Executive Speechwriting: Corporate, Weddings, Retirement

Friday, May 11, 2007

Giuliani Runs As Democrat(ish) Republican, Al Sharpton All But Moons the Mormons

Giuliani's a liberal. A Democrat claims a Mormon has no genuine faith. What's next?

Really. All true. Rudy's just as prochoice as Margaret Sanger. How prochoice is that? I'm exaggerating. Planned Parenthood founder Sanger was so prochoice, she was cool emphasizing the abortion of Catholics, the poor and African Americans, all as part of her view of also being pro-eugenics. Rudy's not there. He's killed off three marriages, but no African Americans.

Al Sharpton, after years of seminary study and biblical scholarship, was licensed and ordained a minister at the age of nine. Now, a minister without a church (think: Jesse Jackson) presumably for its political and legal conveniences, he gets to say he's the Reverend Sharpton. To me, he's just a doofus who wants to make the Democratic Party the religious party. He decided this week to say Mitt Romney, who happens to Mormon, isn't a real Christian. There's an interesting theological question, but not salient to any presidential campaign.

What does Hillary, a nonbeliever and a liberal, do? Worry about Giuliani bigtime if he wins the primary, and avoid Sharpton with a ten-foot pole.

1 comment:

Jed Carosaari said...

I agree, whether or not Romney is a Christian doesn't pertain to his ability to lead. But it seems that Sharpton didn't bring this up- more questioning that he believes in God. This I find rather ridiculous- of course Mormons believe in God, and just because their faith was once severely racist (as were many Christian groups, and some even today) doesn't deny that they are theistic, or even that they are Christian. (Though it does bring up rather they are practicing the path of Christ.)

But what I do find rather salient is the ideas like this: Slate editor Jacob Weisberg threw down the challenge after reviewing some of Joseph Smith's more extravagant assertions. "He was an obvious con man," Weisberg wrote. "Romney has every right to believe in con men, but I want to know if he does, and if so, I don't want him running the country."

I agree.

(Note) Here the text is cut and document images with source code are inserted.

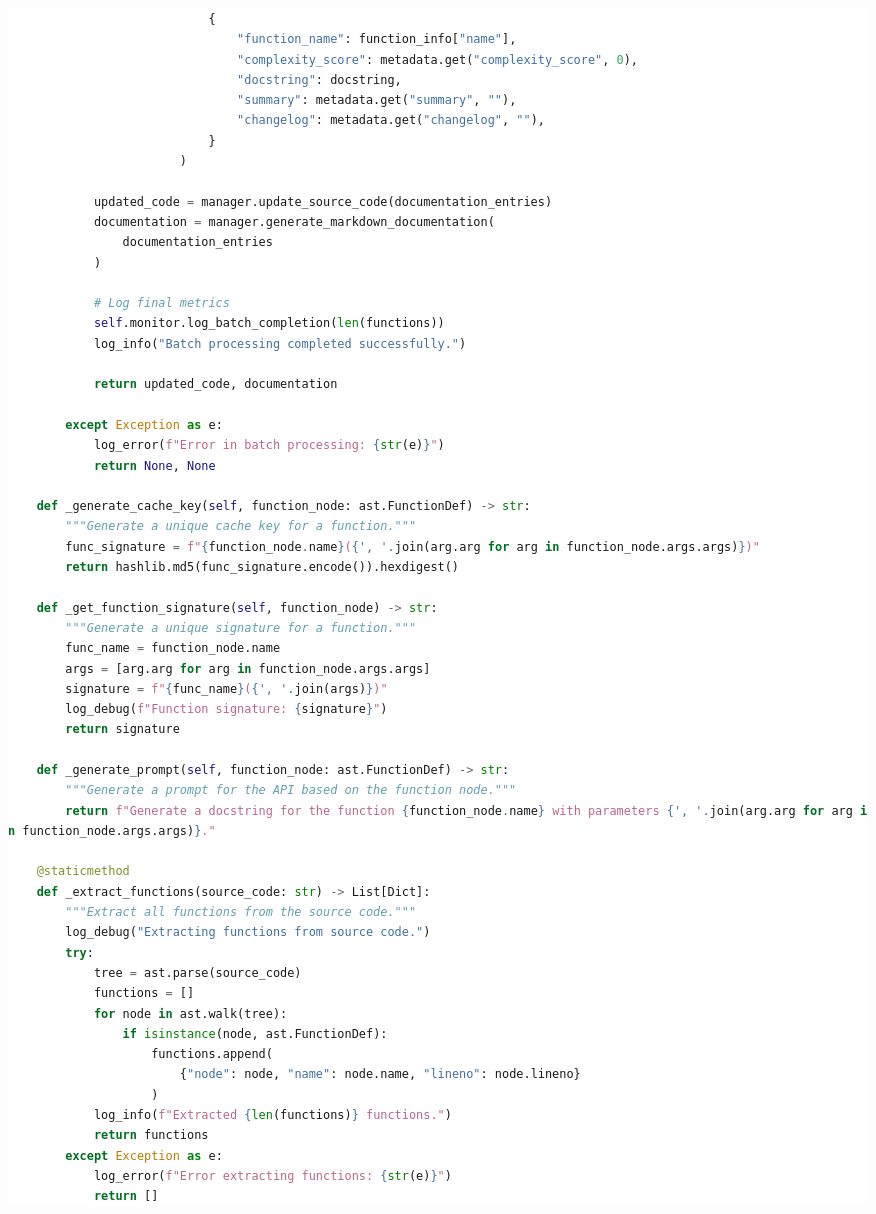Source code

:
 ```python
                            {
                                "function_name": function_info["name"],
                                "complexity_score": metadata.get("complexity_score", 0),
                                "docstring": docstring,
                                "summary": metadata.get("summary", ""),
                                "changelog": metadata.get("changelog", ""),
                            }
                        )

            updated_code = manager.update_source_code(documentation_entries)
            documentation = manager.generate_markdown_documentation(
                documentation_entries
            )

            # Log final metrics
            self.monitor.log_batch_completion(len(functions))
            log_info("Batch processing completed successfully.")

            return updated_code, documentation

        except Exception as e:
            log_error(f"Error in batch processing: {str(e)}")
            return None, None

    def _generate_cache_key(self, function_node: ast.FunctionDef) -> str:
        """Generate a unique cache key for a function."""
        func_signature = f"{function_node.name}({', '.join(arg.arg for arg in function_node.args.args)})"
        return hashlib.md5(func_signature.encode()).hexdigest()

    def _get_function_signature(self, function_node) -> str:
        """Generate a unique signature for a function."""
        func_name = function_node.name
        args = [arg.arg for arg in function_node.args.args]
        signature = f"{func_name}({', '.join(args)})"
        log_debug(f"Function signature: {signature}")
        return signature

    def _generate_prompt(self, function_node: ast.FunctionDef) -> str:
        """Generate a prompt for the API based on the function node."""
        return f"Generate a docstring for the function {function_node.name} with parameters {', '.join(arg.arg for arg in function_node.args.args)}."

    @staticmethod
    def _extract_functions(source_code: str) -> List[Dict]:
        """Extract all functions from the source code."""
        log_debug("Extracting functions from source code.")
        try:
            tree = ast.parse(source_code)
            functions = []
            for node in ast.walk(tree):
                if isinstance(node, ast.FunctionDef):
                    functions.append(
                        {"node": node, "name": node.name, "lineno": node.lineno}
                    )
            log_info(f"Extracted {len(functions)} functions.")
            return functions
        except Exception as e:
            log_error(f"Error extracting functions: {str(e)}")
            return []
```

There is an issue here of a church that believes in an obvious conman, and that operates contrary to all established archeology and anthropology. There are Mormons who choose not to believe core beliefs of their faith, like that Jesus isn't God, and that God was once a man. I'd like to know if Romney also recognizes Smith as a conman, and if he accepts current scientific principles of archeology, which run counter to his faith. If he doesn't, then I won't vote for him, as much as I wouldn't vote for a candidate so ignorant as to advocate that evolution isn't true but Literal Creationism. Those issues I think go a long way to indicating if a candidate is fit for office.

(And incidently, come to think of it, probably a reason Sharpton and others haven't raised the issue of faulty Mormon archeology more is that it would bring up the issue of faulty conservative Christian biology as well.)